Courtesy the Cleveland Museum of Art
MR in Exhibition
To move forward, we must now move backward. Roughly 1,500 years back, to a mountain located in southern Cambodia called Phnoma Da.
Within Phnoma Da is a cave temple. Inside stands Krishna Lifting Mount Govardhan, fully intact. Water drips from the polished sculpture’s bejeweled sandstone as worshipers pay homage to the Cambodian boy-god. Legend has it he saved the floodplain area from a devastating rainstorm, shielding his people beneath the mountain itself.
Present-day Cleveland, Krishna Lifting Mount Govardhan is a fragmented work within the Cleveland Museum of Art’s nationally renowned Indian and Southeast Asian Art Collection. His left shin is missing, along with both of his feet. His face is weathered, but close-up, you can still see the ringlets carved into his hair. His frozen smile remains a friendly gesture.
Though Cleveland’s Krishna was restored to the best it could be in 1970, recent evidence surfaced in 2014 that what were believed to be the figure’s legs actually belonged to another Krishna statue, still stationed in Cambodia.
After undergoing laser scans within the museum’s own conservation department, CWRU and an MRI at the Cleveland Clinic, the pieces were traded between CMA and the National Museum of Cambodia.
Unveiling the newly restored masterwork was in order. George P. Bickford Curator of Indian and Southeast Asian Art at the Cleveland Museum of Art, Sonya Rhie Mace, was placed in charge of the exhibition. She had a truly daunting task.
How Cleveland’s Krishna came to be so dispersed—across three continents—was just one chapter of the story. Mace also had to introduce the legend of Krishna, Phnoma Da, the initial restoration and latest discoveries to the public, who likely would be hearing about it for the first time.
Who would be patient enough to read walls of text?
“‘Could digital help us tell this story better?’” Chief Digital Information Officer for The Cleveland Museum of Art, Jane Alexander, remembers Mace asking her.
“I thought this was a great idea,” Alexander says. “We needed some sort of immersion to really make people understand this story.”

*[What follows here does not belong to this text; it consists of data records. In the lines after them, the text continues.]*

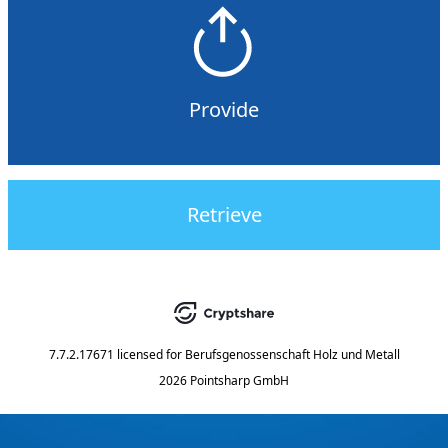
Provide
Retrieve
7.7.2.17671
licensed for
Berufsgenossenschaft Holz und Metall
2026 Pointsharp GmbH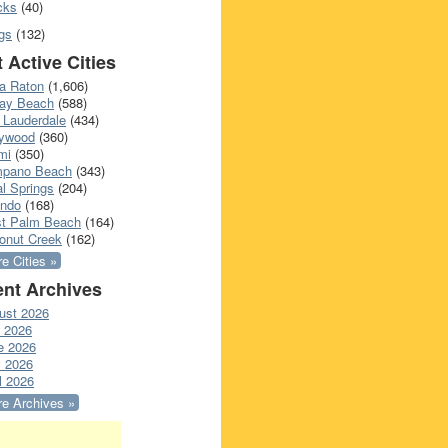
cks
(40)
gs
(132)
 Active Cities
a Raton
(1,606)
ray Beach
(588)
 Lauderdale
(434)
lywood
(360)
mi
(350)
pano Beach
(343)
l Springs
(204)
ando
(168)
t Palm Beach
(164)
onut Creek
(162)
e Cities »
nt Archives
ust 2026
y 2026
e 2026
 2026
l 2026
e Archives »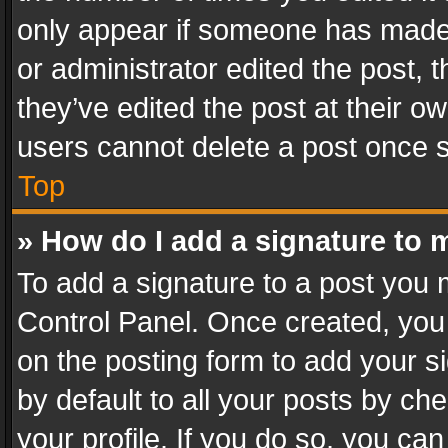
only appear if someone has made a
or administrator edited the post,
they’ve edited the post at their o
users cannot delete a post once 
Top
» How do I add a signature to 
To add a signature to a post you 
Control Panel. Once created, yo
on the posting form to add your s
by default to all your posts by ch
your profile. If you do so, you can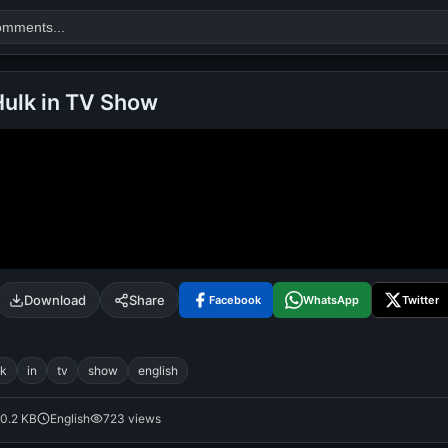
Hulk in TV Show
Search
alok nath
day
good night
Download
Share
Facebook
WhatsApp
Twitter
lk
in
tv
show
english
0.2 KB
English
723 views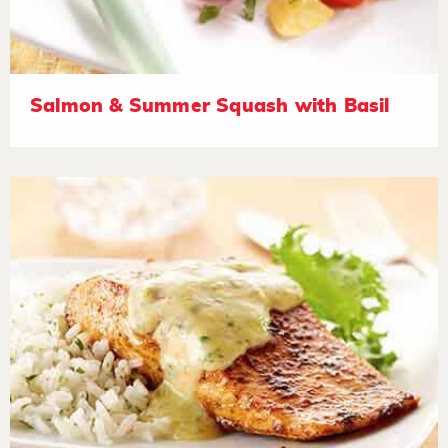
Salmon & Summer Squash with Basil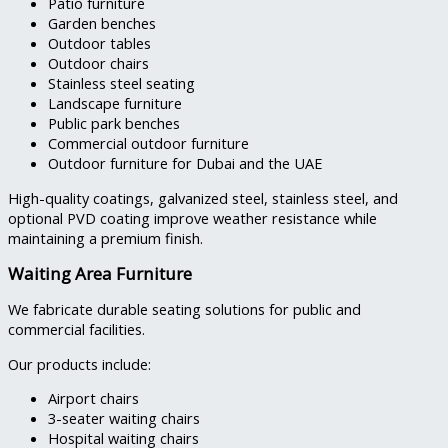
Patio furniture
Garden benches
Outdoor tables
Outdoor chairs
Stainless steel seating
Landscape furniture
Public park benches
Commercial outdoor furniture
Outdoor furniture for Dubai and the UAE
High-quality coatings, galvanized steel, stainless steel, and
optional PVD coating improve weather resistance while
maintaining a premium finish.
Waiting Area Furniture
We fabricate durable seating solutions for public and
commercial facilities.
Our products include:
Airport chairs
3-seater waiting chairs
Hospital waiting chairs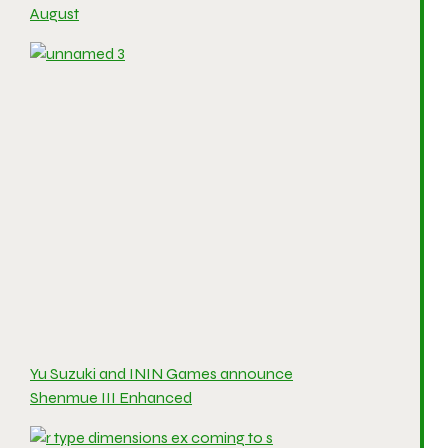
August
Yu Suzuki and ININ Games announce
Shenmue III Enhanced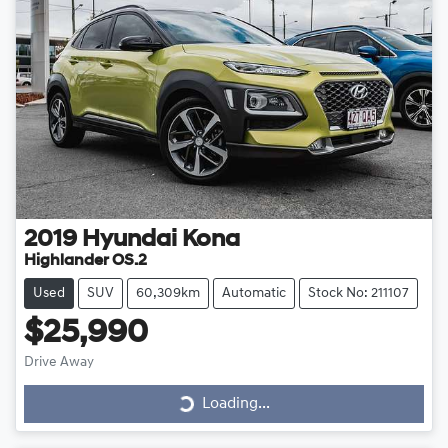
2019
Hyundai
Kona
Highlander OS.2
Used
SUV
60,309km
Automatic
Stock No: 211107
$25,990
Drive Away
Loading...
Loading...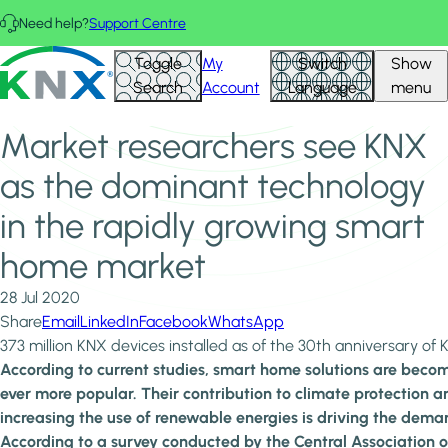
Skip to main content
Need help?
Support Centre
Home
News & Insights
KNX - Homepage
Toggle
My
Switch
Show
Market researchers see KNX as the dominant technology
Search
Account
Language
menu
in the rapidly growing smart home market
Market researchers see KNX
as the dominant technology
in the rapidly growing smart
home market
28 Jul 2020
Share
Email
LinkedIn
Facebook
WhatsApp
373 million KNX devices installed as of the 30th anniversary of
According to current studies, smart home solutions are beco
ever more popular. Their contribution to climate protection a
increasing the use of renewable energies is driving the dema
According to a survey conducted by the Central Association o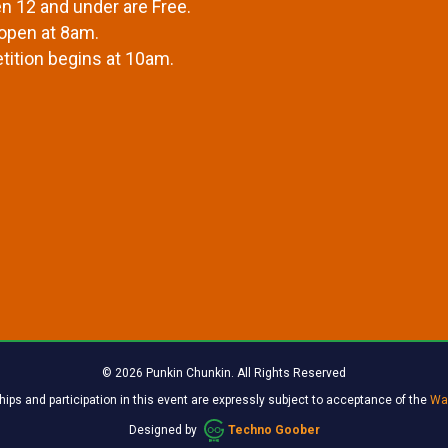
en 12 and under are Free.
open at 8am.
ition begins at 10am.
© 2026 Punkin Chunkin. All Rights Reserved
ips and participation in this event are expressly subject to acceptance of the
Wai
Designed by
Techno Goober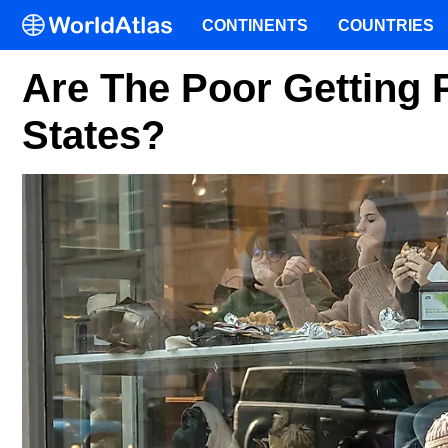
CONTINENTS
COUNTRIES
Are The Poor Getting 
States?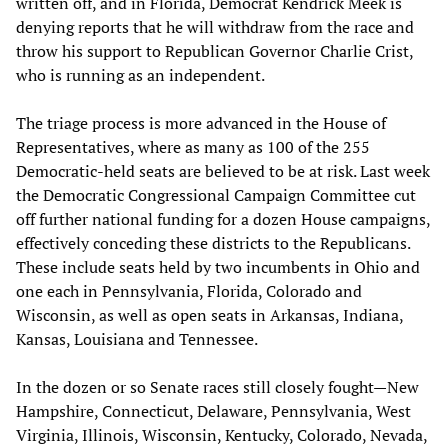
written off, and in Florida, Democrat Kendrick Meek is
denying reports that he will withdraw from the race and
throw his support to Republican Governor Charlie Crist,
who is running as an independent.
The triage process is more advanced in the House of
Representatives, where as many as 100 of the 255
Democratic-held seats are believed to be at risk. Last week
the Democratic Congressional Campaign Committee cut
off further national funding for a dozen House campaigns,
effectively conceding these districts to the Republicans.
These include seats held by two incumbents in Ohio and
one each in Pennsylvania, Florida, Colorado and
Wisconsin, as well as open seats in Arkansas, Indiana,
Kansas, Louisiana and Tennessee.
In the dozen or so Senate races still closely fought—New
Hampshire, Connecticut, Delaware, Pennsylvania, West
Virginia, Illinois, Wisconsin, Kentucky, Colorado, Nevada,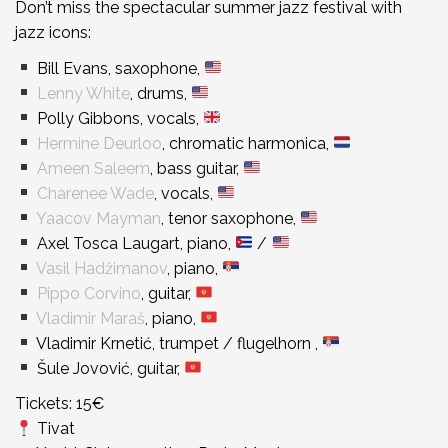
Don’t miss the spectacular summer jazz festival with
jazz icons:
Bill Evans, saxophone,
Lenny White
, drums,
Polly Gibbons, vocals,
Hermine Deurloo
, chromatic harmonica,
Ameen Saleem
, bass guitar,
Charenee Wade
, vocals,
Yaacov Mayman
, tenor saxophone,
Axel Tosca Laugart, piano,
/
Vasil Hadžimanov
, piano,
Pippo Corvino
, guitar,
Vladimir Maraš
, piano,
Vladimir Krnetić, trumpet / flugelhorn ,
Šule Jovović, guitar,
Tickets: 15€
Tivat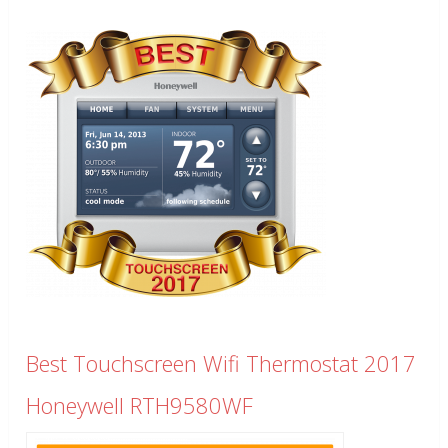
Best Touchscreen Wifi Thermostat 2017
Honeywell RTH9580WF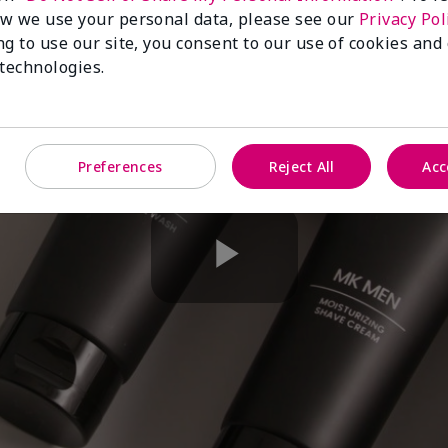
w we use your personal data, please see our
Privacy Pol
ng to use our site, you consent to our use of cookies and
 technologies.
Preferences
Reject All
Acc
Play
Video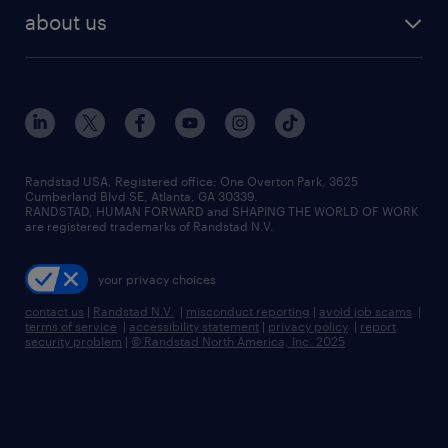
find employees
industries we serve
human resources jobs
about us
temporary staffing
workplace insights
industrial management jobs
about randstad
permanent recruitment
salary guide 2026
manufacturing & logistics jobs
contact us
flexible to permanent staffing
sales & marketing jobs
locations
high-volume hiring support
skilled trades jobs
careers at randstad
managed service programs
Randstad USA, Registered office:​ One Overton Park, 3625
Cumberland Blvd SE, Atlanta, GA 30339.
press room
recruitment process outsourcing
RANDSTAD, HUMAN FORWARD and SHAPING THE WORLD OF WORK
are registered trademarks of Randstad N.V.
advisory consulting
your privacy choices
talent transition
contact us
|
Randstad N.V.
|
misconduct reporting
|
avoid job scams
|
terms of service
|
accessibility statement
|
privacy policy
|
report
security problem
|
© Randstad North America, Inc. 2025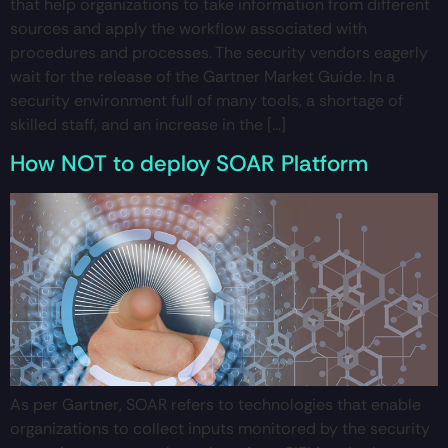
that help organizations to take information from different
sources and apply the workflow associated with
procedures and processes. The security vendors eagerly
wait for the release of the Gartner Market Guide. In a
security environment full of many tools, a shortage of
skilled staff, and an increase in the […]
How NOT to deploy SOAR Platform
As per Gartner, SOAR refers to technologies that enable
organizations to collect inputs monitored by the security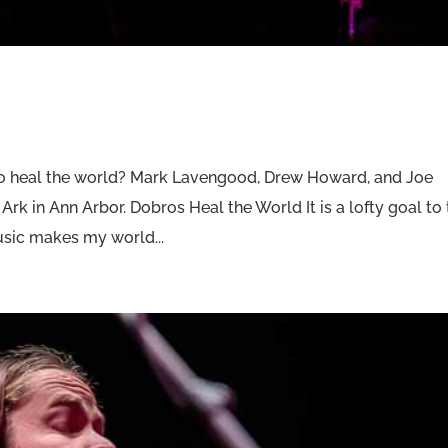
o heal the world? Mark Lavengood, Drew Howard, and Joe
 Ark in Ann Arbor. Dobros Heal the World It is a lofty goal to 
music makes my world...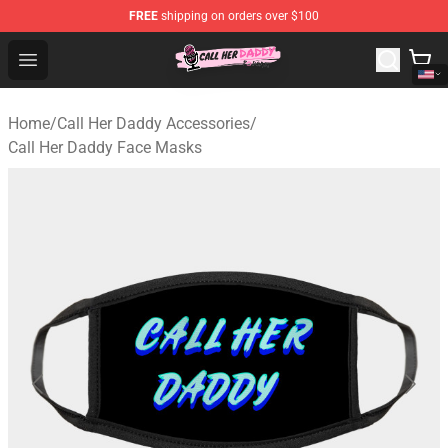
FREE
shipping on orders over $100
Call Her Daddy Store - Official Call Her Daddy Merchand
Open menu
Home
/
Call Her Daddy Accessories
/
Call Her Daddy Face Masks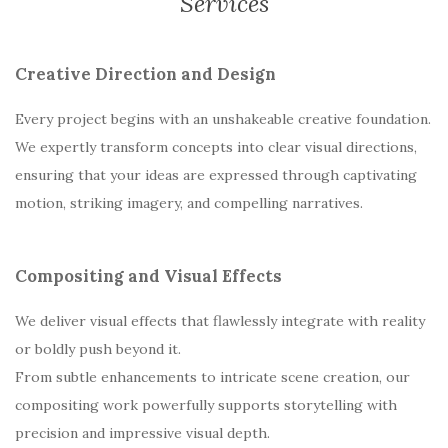
Services
Creative Direction and Design
Every project begins with an unshakeable creative foundation.
We expertly transform concepts into clear visual directions,
ensuring that your ideas are expressed through captivating
motion, striking imagery, and compelling narratives.
Compositing and Visual Effects
We deliver visual effects that flawlessly integrate with reality
or boldly push beyond it.
From subtle enhancements to intricate scene creation, our
compositing work powerfully supports storytelling with
precision and impressive visual depth.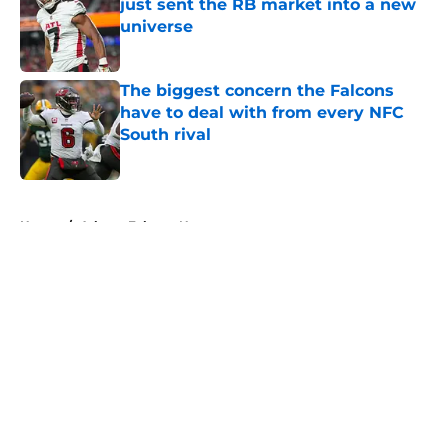
just sent the RB market into a new
universe
Published by on Invalid Date
The biggest concern the Falcons
have to deal with from every NFC
South rival
Published by on Invalid Date
5 related articles loaded
Home
/
Atlanta Falcons News
About
Openings
Contact
Our 300+ Sites
Mobile Apps
FanSided Daily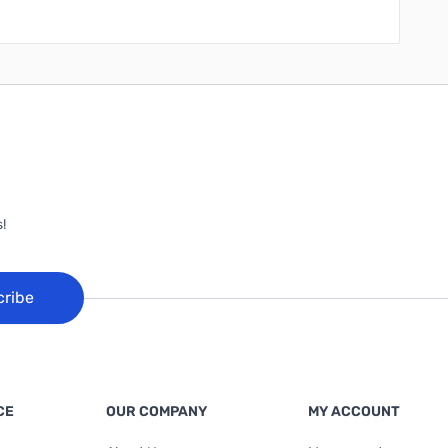
!
cribe
CE
OUR COMPANY
MY ACCOUNT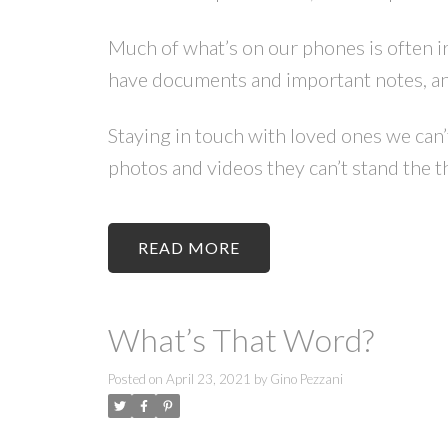
Much of what’s on our phones is often ir
have documents and important notes, an
Staying in touch with loved ones we can
photos and videos they can’t stand the t
READ
What’s That Word?
Posted on
April 23, 2021
by
Gino Pezzani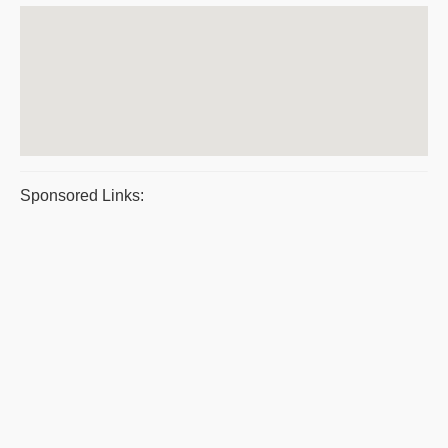
Sponsored Links: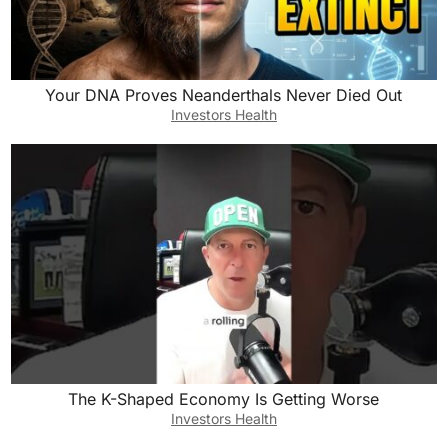
Your DNA Proves Neanderthals Never Died Out
Investors Health
The K-Shaped Economy Is Getting Worse
Investors Health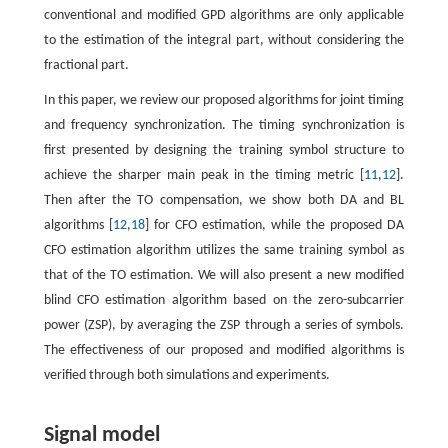
conventional and modified GPD algorithms are only applicable
to the estimation of the integral part, without considering the
fractional part.
In this paper, we review our proposed algorithms for joint timing
and frequency synchronization. The timing synchronization is
first presented by designing the training symbol structure to
achieve the sharper main peak in the timing metric [
11
,
12
].
Then after the TO compensation, we show both DA and BL
algorithms [
12
,
18
] for CFO estimation, while the proposed DA
CFO estimation algorithm utilizes the same training symbol as
that of the TO estimation. We will also present a new modified
blind CFO estimation algorithm based on the zero-subcarrier
power (ZSP), by averaging the ZSP through a series of symbols.
The effectiveness of our proposed and modified algorithms is
verified through both simulations and experiments.
Signal model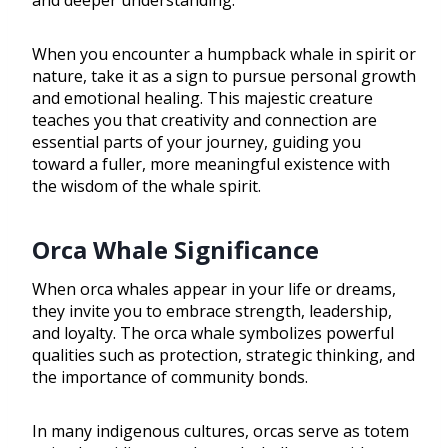
and deeper understanding.
When you encounter a humpback whale in spirit or
nature, take it as a sign to pursue personal growth
and emotional healing. This majestic creature
teaches you that creativity and connection are
essential parts of your journey, guiding you
toward a fuller, more meaningful existence with
the wisdom of the whale spirit.
Orca Whale Significance
When orca whales appear in your life or dreams,
they invite you to embrace strength, leadership,
and loyalty. The orca whale symbolizes powerful
qualities such as protection, strategic thinking, and
the importance of community bonds.
In many indigenous cultures, orcas serve as totem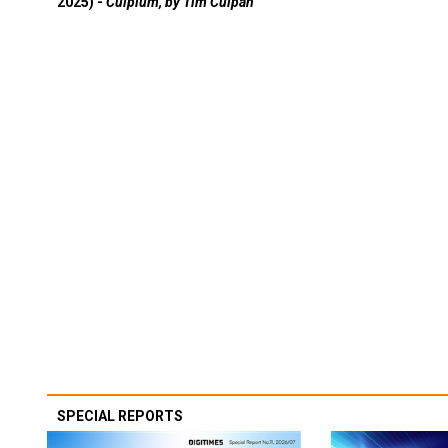
2025) -
Culpium, by Tim Culpan
SPECIAL REPORTS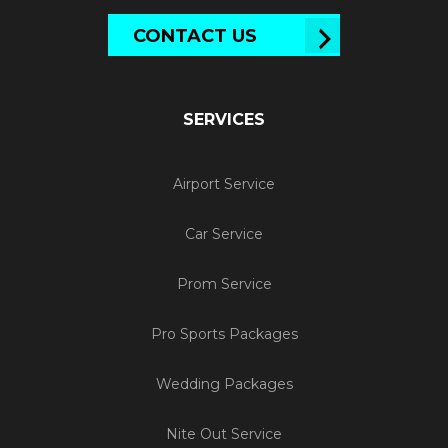
CONTACT US
SERVICES
Airport Service
Car Service
Prom Service
Pro Sports Packages
Wedding Packages
Nite Out Service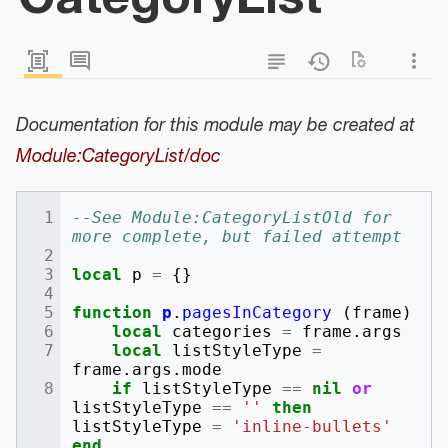
Documentation for this module may be created at
Module:CategoryList/doc
--See Module:CategoryListOld for 
more complete, but failed attempt
local
p
=
{}
function
p
.
pagesInCategory
(
frame
)
local
categories
=
frame
.
args
local
listStyleType
=
frame
.
args
.
mode
if
listStyleType
==
nil
or
listStyleType
==
''
then
listStyleType
=
'inline-bullets'
end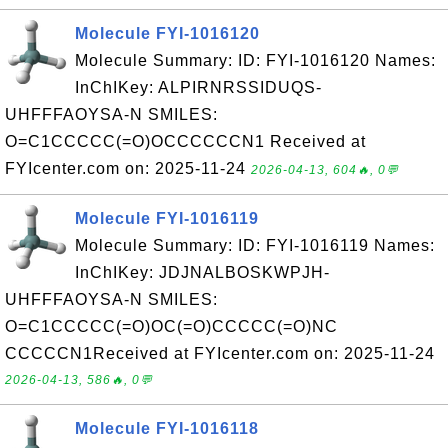
Molecule FYI-1016120
Molecule Summary: ID: FYI-1016120 Names:
InChIKey: ALPIRNRSSIDUQS-
UHFFFAOYSA-N SMILES:
O=C1CCCCC(=O)OCCCCCCN1 Received at
FYIcenter.com on: 2025-11-24
2026-04-13, 604🔥, 0💬
Molecule FYI-1016119
Molecule Summary: ID: FYI-1016119 Names:
InChIKey: JDJNALBOSKWPJH-
UHFFFAOYSA-N SMILES:
O=C1CCCCC(=O)OC(=O)CCCCC(=O)NC
CCCCCN1Received at FYIcenter.com on: 2025-11-24
2026-04-13, 586🔥, 0💬
Molecule FYI-1016118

The project was approved in 2018, with Alexander sketching concepts and sending them over to digital partners, DOME. In total, there would be four digital components to Revealing Krishna: Journey to Cambodia’s Sacred Mountain. In addition to projection walls, a narrated timeline and digital reunion of Krishna and Phnom Da’s other eight gods, a MR HoloLens tour through the Cleveland Krishna’s journey was scripted. For the HoloLens, CMA reached out across the field, to CWRU’s Interactive Commons.
“We didn’t want something like VR where you’re in your own world,” Alexander explains. “A lot of people come to the museum as an experience or to be with family. [With] HoloLens, you can see each other.”